Your answer should consist only of the lines below from the one with "Downloaded by [Naval" through the one with "US Naval War", copied exactly.

*Data for this exercise*
[Start of Attachment]

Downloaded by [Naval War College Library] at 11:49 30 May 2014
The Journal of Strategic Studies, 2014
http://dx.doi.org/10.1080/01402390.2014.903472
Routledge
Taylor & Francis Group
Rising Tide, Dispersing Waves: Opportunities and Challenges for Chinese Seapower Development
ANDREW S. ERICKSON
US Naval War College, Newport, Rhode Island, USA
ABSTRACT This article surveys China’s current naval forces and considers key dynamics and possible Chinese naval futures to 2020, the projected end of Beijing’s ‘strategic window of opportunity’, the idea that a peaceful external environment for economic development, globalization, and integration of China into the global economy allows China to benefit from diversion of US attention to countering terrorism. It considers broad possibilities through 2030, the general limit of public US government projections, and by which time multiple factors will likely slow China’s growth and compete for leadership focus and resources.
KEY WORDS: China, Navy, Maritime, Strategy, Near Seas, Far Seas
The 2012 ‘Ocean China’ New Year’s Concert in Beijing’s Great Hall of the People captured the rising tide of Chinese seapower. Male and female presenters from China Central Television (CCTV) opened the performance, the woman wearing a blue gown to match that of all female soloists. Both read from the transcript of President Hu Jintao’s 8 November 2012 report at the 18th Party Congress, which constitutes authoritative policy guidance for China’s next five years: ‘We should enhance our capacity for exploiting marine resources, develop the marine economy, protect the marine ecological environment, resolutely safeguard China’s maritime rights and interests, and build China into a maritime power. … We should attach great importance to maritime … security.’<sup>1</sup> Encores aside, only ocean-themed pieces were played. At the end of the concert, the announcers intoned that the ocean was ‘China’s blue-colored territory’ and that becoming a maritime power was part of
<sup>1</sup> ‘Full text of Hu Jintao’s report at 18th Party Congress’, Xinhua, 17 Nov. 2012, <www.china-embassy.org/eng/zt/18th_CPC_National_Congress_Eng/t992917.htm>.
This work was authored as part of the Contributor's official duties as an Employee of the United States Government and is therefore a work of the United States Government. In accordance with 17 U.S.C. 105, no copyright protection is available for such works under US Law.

[End of Attachment]
[Start of Attachment]

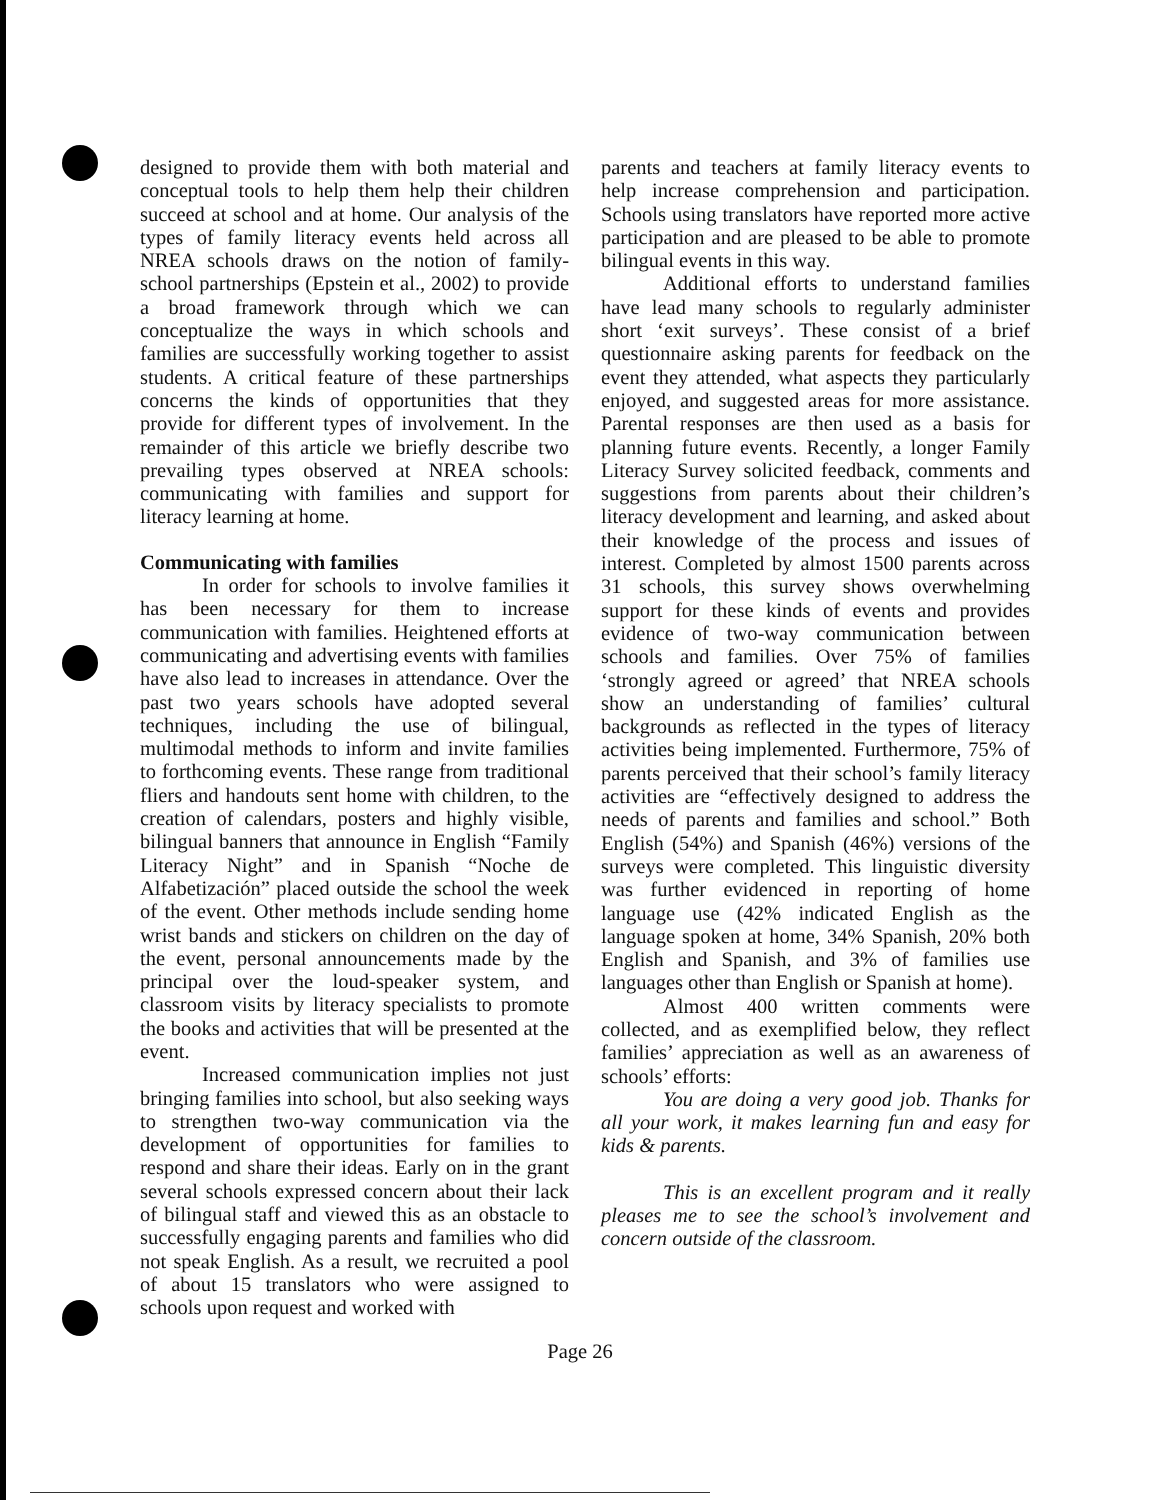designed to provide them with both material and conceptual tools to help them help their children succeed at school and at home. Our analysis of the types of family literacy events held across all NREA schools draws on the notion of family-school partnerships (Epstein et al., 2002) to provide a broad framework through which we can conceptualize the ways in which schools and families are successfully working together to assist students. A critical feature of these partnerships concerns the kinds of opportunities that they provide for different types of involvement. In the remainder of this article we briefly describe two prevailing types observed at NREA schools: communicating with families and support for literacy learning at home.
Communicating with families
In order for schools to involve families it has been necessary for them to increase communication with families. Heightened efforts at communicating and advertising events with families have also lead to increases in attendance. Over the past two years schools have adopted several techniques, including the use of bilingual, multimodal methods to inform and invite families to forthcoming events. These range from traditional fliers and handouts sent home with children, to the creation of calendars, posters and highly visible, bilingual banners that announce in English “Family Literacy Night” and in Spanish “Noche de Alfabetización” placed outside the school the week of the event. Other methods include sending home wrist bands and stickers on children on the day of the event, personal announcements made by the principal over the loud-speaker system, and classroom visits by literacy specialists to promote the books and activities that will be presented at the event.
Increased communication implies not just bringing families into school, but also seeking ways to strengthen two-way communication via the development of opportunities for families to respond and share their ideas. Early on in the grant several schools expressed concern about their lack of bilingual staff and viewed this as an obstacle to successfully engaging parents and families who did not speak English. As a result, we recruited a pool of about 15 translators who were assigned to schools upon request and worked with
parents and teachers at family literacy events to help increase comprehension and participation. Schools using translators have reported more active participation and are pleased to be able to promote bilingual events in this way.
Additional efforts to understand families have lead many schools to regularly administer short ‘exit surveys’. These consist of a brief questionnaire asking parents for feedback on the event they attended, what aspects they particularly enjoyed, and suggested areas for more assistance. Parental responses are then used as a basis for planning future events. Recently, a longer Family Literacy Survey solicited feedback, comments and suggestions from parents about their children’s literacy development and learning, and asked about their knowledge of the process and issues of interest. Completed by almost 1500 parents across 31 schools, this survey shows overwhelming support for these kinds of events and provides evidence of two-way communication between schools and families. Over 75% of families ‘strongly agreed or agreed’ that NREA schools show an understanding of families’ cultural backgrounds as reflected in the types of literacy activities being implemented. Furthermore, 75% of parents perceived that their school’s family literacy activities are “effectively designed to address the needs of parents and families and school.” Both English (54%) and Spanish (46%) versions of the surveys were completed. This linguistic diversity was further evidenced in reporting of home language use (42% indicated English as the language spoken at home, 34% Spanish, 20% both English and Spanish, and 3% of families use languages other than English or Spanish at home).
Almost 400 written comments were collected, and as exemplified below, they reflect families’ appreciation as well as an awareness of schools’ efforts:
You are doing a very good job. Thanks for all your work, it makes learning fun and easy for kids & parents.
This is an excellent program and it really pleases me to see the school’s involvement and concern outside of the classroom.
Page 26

[End of Attachment]
[Start of Attachment]

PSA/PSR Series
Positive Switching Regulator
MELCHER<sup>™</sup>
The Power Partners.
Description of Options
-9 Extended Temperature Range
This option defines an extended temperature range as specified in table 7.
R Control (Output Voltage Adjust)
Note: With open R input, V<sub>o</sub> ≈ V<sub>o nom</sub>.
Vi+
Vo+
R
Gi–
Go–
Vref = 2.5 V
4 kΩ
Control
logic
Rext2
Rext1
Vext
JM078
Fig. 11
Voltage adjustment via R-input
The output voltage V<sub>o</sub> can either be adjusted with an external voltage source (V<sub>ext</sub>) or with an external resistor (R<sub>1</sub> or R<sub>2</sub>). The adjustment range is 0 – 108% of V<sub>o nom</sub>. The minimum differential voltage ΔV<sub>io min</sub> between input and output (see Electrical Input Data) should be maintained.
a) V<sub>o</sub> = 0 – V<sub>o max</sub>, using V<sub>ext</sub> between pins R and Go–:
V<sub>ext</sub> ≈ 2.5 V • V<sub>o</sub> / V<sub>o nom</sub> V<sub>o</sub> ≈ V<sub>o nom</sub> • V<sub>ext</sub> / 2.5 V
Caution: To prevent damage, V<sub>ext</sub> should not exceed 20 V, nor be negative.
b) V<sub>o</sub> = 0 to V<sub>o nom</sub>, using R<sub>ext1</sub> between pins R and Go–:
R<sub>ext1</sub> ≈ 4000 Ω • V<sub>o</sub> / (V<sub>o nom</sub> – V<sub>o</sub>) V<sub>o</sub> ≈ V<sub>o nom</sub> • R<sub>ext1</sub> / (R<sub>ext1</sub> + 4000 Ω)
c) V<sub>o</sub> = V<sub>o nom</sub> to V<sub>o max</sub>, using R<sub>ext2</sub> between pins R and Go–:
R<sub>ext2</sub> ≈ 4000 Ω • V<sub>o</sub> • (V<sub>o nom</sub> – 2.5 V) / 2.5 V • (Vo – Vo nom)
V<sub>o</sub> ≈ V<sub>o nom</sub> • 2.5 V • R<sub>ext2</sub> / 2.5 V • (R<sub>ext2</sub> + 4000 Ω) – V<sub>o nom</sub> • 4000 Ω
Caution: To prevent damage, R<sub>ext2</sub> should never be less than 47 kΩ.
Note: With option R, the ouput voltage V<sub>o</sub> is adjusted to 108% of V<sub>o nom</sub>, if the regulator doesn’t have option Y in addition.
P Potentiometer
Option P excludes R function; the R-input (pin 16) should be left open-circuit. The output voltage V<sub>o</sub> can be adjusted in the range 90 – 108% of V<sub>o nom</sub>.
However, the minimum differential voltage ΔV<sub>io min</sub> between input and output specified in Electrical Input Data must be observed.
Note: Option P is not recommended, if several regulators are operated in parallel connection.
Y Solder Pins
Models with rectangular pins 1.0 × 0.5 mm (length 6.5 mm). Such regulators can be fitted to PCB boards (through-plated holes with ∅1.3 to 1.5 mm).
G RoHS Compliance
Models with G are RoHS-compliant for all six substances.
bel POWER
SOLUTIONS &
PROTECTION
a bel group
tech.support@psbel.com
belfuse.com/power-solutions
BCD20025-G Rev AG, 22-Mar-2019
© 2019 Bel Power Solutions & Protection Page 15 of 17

[End of Attachment]

*Task answer*
Downloaded by [Naval War College Library] at 11:49 30 May 2014
The Journal of Strategic Studies, 2014
http://dx.doi.org/10.1080/01402390.2014.903472
Routledge
Taylor & Francis Group
Rising Tide, Dispersing Waves: Opportunities and Challenges for Chinese Seapower Development
ANDREW S. ERICKSON
US Naval War College, Newport, Rhode Island, USA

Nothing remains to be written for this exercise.